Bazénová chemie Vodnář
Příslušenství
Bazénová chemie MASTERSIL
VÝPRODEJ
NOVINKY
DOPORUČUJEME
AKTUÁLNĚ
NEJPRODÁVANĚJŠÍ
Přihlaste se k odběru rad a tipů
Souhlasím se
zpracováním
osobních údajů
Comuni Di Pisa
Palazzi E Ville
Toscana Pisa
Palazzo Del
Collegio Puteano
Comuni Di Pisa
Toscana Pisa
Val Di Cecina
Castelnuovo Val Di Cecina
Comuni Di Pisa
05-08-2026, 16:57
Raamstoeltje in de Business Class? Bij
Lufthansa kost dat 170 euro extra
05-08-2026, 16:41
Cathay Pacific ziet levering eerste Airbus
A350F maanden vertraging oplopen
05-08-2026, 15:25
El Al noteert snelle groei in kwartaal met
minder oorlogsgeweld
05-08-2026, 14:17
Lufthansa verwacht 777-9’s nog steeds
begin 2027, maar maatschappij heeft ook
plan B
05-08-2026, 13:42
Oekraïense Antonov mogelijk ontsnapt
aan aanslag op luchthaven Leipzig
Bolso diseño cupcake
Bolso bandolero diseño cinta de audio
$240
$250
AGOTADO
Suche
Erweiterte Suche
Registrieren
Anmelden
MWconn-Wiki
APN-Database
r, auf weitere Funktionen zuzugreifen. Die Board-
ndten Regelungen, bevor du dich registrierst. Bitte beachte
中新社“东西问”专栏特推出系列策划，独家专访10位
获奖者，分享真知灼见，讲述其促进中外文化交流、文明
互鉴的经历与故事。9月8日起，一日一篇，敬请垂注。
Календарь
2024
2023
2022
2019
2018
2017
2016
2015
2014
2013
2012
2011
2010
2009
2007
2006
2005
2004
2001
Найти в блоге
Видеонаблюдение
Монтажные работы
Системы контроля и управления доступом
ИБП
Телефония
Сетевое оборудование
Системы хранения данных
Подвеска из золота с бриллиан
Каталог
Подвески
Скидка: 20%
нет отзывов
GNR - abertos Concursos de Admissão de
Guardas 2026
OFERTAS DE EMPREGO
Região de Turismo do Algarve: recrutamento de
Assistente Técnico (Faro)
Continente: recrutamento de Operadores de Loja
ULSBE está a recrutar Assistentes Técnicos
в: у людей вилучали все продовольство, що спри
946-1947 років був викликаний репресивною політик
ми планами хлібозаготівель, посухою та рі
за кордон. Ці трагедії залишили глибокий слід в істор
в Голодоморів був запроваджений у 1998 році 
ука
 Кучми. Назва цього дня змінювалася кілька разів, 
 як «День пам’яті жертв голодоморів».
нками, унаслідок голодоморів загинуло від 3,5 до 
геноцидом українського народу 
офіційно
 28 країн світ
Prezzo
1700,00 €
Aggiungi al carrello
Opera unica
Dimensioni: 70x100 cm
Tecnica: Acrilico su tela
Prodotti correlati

##############################

Start at the first line of the material. Reproduce every line exactly, ending with the line that holds "Palazzo Del".

Bazénová chemie Vodnář
Příslušenství
Bazénová chemie MASTERSIL
VÝPRODEJ
NOVINKY
DOPORUČUJEME
AKTUÁLNĚ
NEJPRODÁVANĚJŠÍ
Přihlaste se k odběru rad a tipů
Souhlasím se
zpracováním
osobních údajů
Comuni Di Pisa
Palazzi E Ville
Toscana Pisa
Palazzo Del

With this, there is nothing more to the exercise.